よく取り出して聴くのはパスカル。フランスのエスプリがしっかり効いた素敵な演奏。1797年版のアントワーヌ・リヴァロル著「新フランス語辞典趣意書」において、「エスプリ」とは「速やかに見てとり、キラリと光ってみせ、打ち勝っていく能力」と説明されているが、まさにそんな感じであります。個人的に好きな第4楽章、随所に散る火花は私を魅了してやまない。

そしてこちらも感激!!ずっと聴きたかった、デファイエ四重奏団の小品集。録音は来日時にこまばエミナースにて。一曲目は「G線上のアリア」。個人的に知ってるプロのトランペット奏者の方が、エアチェックしながら最初の音色を聴いて「フルートの音色みたい」と思ったらしいが、あながち言っていることが分からないでもない気がする。曲の最後がffで終わるのは今となっては伝説であるらしいですな。フルモーサクソフォン四重奏団が2002年の来日の際に同じアレンジと解釈で演奏をし、話題になったとかならないとか。

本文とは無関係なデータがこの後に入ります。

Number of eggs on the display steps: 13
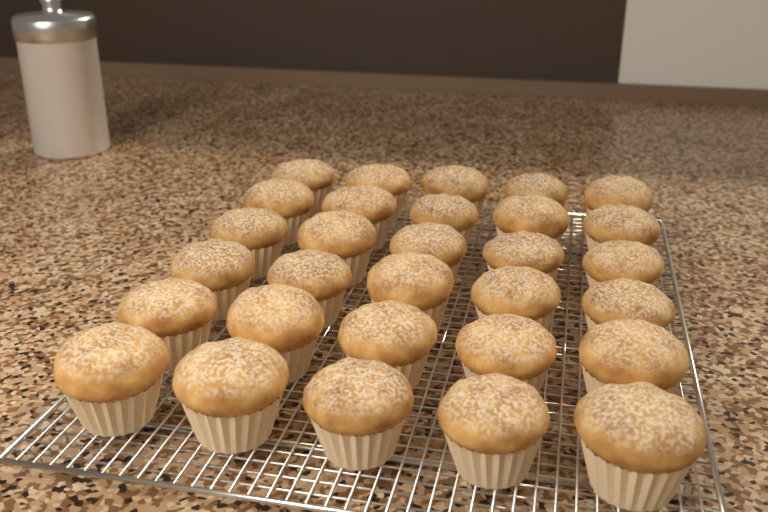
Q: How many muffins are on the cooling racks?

この小品集の録音のキモはスカルラッティの「3つの小品」だろう。EMI Franceに遺された録音(ピエルネ、デザンクロ、リヴィエ、シュミット)を聴く限り、もっと(いい意味で)じゃじゃ馬な演奏を期待していたのだが、意外と統制感が漂い、さらに強烈な個々のテクニックと美しい音色が音楽としての価値を高ている。個人的には第1楽章「プレスト・ジョコーソ」のドライヴ感が大好き。